Now, at this point, there are a couple of options…

  1. Use the numeric IP address.  Thankfully, the application for this appliance does not redirect to or rely upon the hostname, like some do.
  2. Setup and use an address in one of the gTLDs (e.g. the .com, .org, .net, .test, etc. part of the name) which is not forced to HTTPS.  I think .test is the one they talk about… but if the app relied on the hostname, how to get in and configure that alternate name??
  3. Use a different browser. HTTPS everywhere has not made full penetration into the browsers yet… but what happens if this happens a few years down the line?
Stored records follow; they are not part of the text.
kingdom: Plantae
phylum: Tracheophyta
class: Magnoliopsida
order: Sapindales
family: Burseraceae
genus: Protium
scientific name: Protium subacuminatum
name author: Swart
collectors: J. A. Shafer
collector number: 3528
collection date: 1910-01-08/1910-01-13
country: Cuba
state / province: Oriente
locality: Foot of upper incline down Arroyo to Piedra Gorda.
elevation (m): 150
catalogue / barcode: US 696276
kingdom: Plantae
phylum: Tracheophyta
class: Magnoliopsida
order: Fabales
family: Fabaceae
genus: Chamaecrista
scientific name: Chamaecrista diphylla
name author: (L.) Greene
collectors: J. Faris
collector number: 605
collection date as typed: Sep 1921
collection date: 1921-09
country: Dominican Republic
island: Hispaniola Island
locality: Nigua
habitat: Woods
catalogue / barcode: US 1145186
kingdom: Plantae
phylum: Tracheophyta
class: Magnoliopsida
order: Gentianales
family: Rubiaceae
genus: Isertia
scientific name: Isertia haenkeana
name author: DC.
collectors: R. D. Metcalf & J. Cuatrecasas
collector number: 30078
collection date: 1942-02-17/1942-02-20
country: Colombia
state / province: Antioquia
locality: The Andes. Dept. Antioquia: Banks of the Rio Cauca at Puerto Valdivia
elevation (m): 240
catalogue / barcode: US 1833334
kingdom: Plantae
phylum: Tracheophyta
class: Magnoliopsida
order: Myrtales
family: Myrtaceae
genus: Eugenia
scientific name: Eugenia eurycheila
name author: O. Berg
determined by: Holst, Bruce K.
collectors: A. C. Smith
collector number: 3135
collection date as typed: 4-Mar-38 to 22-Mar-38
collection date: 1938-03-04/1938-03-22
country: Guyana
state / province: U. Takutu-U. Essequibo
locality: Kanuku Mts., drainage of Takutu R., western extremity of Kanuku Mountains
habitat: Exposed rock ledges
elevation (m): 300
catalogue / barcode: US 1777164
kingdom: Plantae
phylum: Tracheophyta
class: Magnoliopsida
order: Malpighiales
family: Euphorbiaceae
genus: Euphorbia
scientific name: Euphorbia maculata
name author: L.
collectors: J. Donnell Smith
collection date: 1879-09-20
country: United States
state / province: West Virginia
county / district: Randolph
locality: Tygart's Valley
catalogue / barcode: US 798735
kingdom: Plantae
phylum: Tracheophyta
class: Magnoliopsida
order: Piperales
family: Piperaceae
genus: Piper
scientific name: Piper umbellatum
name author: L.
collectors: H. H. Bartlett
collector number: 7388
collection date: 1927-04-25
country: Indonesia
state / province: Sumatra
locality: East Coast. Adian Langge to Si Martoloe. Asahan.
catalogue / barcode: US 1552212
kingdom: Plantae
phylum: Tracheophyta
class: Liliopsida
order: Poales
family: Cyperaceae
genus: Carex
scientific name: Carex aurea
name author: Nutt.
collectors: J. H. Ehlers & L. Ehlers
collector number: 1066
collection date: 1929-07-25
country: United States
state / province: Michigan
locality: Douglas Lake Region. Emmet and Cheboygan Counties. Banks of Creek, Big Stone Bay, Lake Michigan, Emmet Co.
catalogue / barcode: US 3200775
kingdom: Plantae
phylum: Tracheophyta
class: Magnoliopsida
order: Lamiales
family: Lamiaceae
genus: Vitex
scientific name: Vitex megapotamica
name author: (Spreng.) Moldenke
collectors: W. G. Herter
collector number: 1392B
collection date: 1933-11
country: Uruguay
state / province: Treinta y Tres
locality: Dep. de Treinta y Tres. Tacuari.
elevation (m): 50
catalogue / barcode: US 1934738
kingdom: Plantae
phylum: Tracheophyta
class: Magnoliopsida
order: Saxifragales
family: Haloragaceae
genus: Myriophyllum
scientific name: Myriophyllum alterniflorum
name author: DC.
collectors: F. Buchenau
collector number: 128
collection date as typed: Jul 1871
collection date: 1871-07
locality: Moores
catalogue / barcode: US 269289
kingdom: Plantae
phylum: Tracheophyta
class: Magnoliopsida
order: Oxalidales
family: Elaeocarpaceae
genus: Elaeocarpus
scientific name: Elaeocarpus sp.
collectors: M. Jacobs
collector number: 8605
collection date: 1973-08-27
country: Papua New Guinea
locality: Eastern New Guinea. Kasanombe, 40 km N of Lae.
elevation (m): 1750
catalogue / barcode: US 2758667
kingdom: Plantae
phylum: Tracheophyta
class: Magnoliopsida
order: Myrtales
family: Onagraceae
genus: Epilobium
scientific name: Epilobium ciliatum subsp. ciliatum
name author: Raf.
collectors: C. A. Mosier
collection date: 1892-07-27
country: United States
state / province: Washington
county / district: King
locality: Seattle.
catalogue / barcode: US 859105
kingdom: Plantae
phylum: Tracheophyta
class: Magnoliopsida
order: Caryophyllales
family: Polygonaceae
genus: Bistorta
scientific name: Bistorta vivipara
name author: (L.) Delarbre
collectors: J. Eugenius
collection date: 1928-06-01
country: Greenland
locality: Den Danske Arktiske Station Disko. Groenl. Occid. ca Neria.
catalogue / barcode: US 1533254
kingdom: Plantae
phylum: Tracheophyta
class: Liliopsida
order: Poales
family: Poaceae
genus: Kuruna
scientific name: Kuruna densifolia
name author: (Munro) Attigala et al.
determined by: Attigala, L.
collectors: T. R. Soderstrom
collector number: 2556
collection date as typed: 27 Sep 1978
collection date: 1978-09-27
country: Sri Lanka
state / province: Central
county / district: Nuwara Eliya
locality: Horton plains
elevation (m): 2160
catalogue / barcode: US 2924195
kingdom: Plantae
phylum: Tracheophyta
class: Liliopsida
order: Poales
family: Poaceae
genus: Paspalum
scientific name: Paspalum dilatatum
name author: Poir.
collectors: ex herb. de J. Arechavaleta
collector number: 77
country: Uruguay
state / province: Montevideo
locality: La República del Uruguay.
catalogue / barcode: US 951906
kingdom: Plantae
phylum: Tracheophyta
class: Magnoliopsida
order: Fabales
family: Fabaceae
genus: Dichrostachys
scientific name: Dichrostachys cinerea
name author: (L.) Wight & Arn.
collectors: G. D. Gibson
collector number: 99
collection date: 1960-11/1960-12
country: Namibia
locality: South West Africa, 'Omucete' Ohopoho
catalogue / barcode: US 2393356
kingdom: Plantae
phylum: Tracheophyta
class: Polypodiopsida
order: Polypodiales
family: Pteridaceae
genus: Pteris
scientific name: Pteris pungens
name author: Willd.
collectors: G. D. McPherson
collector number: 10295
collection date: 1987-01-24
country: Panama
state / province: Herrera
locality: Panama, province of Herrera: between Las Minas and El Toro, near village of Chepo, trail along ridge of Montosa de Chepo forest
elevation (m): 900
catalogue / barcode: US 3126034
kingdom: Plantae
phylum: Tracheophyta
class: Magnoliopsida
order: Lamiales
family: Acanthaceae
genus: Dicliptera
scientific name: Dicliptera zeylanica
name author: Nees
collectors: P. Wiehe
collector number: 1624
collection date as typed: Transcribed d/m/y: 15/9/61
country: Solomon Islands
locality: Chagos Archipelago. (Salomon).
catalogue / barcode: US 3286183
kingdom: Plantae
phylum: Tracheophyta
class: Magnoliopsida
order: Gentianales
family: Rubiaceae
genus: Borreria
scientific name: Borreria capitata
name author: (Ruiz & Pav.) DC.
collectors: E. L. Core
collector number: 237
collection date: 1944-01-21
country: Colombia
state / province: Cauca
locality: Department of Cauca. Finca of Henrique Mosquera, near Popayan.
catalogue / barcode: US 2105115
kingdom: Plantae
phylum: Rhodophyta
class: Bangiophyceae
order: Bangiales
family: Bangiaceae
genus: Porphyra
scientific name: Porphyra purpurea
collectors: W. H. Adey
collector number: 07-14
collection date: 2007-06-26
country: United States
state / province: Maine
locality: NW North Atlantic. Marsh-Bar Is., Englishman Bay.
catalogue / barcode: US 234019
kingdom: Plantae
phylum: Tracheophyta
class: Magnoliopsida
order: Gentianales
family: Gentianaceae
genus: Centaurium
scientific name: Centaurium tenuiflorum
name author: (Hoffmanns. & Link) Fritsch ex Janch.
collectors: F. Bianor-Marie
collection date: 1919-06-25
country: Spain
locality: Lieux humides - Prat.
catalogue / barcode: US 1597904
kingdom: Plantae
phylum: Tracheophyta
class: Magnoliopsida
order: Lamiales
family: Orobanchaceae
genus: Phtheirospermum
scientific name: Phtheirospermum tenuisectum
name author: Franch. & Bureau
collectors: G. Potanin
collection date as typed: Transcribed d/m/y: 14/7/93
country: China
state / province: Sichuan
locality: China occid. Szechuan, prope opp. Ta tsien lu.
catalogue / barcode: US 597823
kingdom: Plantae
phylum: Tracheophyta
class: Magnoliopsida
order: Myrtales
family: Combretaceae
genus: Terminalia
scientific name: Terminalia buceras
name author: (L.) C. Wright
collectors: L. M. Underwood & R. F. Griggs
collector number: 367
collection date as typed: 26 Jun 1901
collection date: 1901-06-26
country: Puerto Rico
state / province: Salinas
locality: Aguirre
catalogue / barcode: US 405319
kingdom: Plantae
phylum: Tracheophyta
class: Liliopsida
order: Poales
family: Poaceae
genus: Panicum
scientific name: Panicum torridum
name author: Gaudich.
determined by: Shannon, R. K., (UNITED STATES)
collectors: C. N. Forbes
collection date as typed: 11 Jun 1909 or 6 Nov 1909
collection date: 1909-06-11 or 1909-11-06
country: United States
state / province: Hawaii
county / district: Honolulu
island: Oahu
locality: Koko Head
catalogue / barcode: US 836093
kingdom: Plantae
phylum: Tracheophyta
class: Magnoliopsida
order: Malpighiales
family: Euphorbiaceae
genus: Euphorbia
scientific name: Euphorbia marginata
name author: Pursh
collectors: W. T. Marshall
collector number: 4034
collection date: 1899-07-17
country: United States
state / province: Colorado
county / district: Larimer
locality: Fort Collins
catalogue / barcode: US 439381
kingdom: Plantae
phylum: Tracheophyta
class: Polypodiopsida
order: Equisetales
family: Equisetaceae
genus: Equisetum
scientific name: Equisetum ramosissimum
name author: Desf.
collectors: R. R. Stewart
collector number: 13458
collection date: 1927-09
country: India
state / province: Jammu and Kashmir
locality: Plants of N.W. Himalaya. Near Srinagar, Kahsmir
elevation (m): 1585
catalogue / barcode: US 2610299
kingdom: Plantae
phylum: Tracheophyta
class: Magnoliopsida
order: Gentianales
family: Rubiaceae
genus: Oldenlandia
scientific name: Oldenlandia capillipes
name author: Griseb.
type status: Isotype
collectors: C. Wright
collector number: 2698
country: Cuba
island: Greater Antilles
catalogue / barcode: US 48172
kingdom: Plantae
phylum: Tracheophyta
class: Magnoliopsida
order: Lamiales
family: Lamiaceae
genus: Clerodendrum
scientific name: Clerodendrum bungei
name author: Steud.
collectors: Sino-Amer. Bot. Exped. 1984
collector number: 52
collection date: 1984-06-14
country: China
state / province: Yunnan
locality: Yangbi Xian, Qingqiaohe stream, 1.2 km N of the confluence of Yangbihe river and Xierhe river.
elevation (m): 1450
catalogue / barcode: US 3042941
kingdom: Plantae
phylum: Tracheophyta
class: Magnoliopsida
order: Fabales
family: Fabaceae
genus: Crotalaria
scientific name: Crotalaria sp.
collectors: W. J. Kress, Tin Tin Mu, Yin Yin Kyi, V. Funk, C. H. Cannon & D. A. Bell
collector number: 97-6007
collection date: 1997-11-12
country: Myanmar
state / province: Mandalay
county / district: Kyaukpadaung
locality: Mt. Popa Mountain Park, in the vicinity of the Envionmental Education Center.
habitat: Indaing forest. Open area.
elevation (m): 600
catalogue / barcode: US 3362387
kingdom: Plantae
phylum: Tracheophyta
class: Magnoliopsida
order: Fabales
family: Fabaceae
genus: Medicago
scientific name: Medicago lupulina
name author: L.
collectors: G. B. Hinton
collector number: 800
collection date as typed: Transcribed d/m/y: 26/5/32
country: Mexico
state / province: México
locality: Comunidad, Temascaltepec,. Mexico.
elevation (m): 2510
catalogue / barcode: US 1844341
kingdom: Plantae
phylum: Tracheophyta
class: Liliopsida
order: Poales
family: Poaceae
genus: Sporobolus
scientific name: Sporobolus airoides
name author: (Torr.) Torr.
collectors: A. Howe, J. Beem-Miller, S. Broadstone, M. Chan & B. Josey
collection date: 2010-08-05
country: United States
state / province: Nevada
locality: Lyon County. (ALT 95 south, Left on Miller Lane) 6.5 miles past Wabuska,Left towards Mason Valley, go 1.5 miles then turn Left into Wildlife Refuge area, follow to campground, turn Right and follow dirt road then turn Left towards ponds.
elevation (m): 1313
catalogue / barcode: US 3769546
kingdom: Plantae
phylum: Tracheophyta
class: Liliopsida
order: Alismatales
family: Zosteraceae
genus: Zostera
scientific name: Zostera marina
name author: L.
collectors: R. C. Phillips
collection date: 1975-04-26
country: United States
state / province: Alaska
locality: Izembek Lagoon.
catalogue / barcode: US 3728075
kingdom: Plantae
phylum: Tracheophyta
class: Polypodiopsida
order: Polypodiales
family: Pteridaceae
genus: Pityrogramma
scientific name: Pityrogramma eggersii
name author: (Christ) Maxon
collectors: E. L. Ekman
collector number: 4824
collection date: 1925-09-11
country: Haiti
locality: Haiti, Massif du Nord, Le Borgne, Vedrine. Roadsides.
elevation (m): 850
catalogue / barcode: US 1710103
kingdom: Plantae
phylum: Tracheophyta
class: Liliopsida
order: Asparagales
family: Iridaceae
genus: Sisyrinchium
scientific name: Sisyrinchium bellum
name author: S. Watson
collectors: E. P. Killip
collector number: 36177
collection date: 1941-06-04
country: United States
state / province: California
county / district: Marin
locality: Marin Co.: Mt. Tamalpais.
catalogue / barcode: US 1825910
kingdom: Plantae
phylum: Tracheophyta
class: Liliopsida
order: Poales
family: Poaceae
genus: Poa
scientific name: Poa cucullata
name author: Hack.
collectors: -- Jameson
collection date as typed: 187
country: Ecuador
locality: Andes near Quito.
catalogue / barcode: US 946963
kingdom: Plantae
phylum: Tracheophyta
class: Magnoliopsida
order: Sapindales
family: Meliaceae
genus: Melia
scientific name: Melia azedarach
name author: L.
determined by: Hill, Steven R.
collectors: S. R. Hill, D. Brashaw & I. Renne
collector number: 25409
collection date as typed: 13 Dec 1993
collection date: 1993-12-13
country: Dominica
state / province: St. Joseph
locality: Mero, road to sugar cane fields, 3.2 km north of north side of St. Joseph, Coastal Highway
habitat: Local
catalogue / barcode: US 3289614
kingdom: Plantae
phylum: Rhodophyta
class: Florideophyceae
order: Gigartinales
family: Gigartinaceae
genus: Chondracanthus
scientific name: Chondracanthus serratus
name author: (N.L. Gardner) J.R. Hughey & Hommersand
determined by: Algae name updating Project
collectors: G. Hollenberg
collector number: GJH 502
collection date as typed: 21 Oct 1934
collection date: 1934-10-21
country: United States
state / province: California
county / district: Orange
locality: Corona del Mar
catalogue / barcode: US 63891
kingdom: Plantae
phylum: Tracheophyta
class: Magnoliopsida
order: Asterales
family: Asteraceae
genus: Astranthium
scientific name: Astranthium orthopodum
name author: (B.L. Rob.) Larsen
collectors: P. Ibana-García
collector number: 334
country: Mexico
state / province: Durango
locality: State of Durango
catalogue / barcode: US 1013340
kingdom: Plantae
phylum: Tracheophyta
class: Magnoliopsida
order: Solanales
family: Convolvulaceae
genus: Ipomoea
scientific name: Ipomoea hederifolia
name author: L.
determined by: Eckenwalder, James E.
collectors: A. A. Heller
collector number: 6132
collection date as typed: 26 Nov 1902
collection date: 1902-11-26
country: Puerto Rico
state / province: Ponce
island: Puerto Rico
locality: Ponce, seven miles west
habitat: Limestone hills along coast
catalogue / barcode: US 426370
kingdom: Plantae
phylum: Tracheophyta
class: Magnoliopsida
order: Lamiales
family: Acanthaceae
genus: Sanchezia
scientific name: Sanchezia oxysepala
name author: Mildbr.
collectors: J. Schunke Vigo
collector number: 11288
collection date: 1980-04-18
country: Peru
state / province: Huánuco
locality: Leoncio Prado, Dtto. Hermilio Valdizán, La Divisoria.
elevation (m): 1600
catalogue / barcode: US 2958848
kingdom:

All in all, it shows a critically major gap when decisions like what Chrome has done do not account for situations like this, and why when applications do not have the means to update configurations from a CLI, that too is a major design flaw.

Now… one last bit, about the certificate issue. To help handle the HTTPS Everywhere effort, folks like the EFF, Mozilla, Chrome and so many others got together to address the issues such as the cost of signed certificates, etc. They have put up the Let’s Encrypt certificate authority, which has the ACME protocol, to make things happen automagically… but not everyone has managed to integrate things yet, and who knows how many appliance applications are either dragging their feet (such as arguing that a given appliance should not be accessible from the public Internet), or have not managed to figure out how to make things work. And until everyone thinks things through 100%, I expect this sort of frustration to become more and more common, unless the browser folks give you the means to say “Yes, I really want to use HTTP and not HTTPS, as risky as that may be” for at least a given session/tab.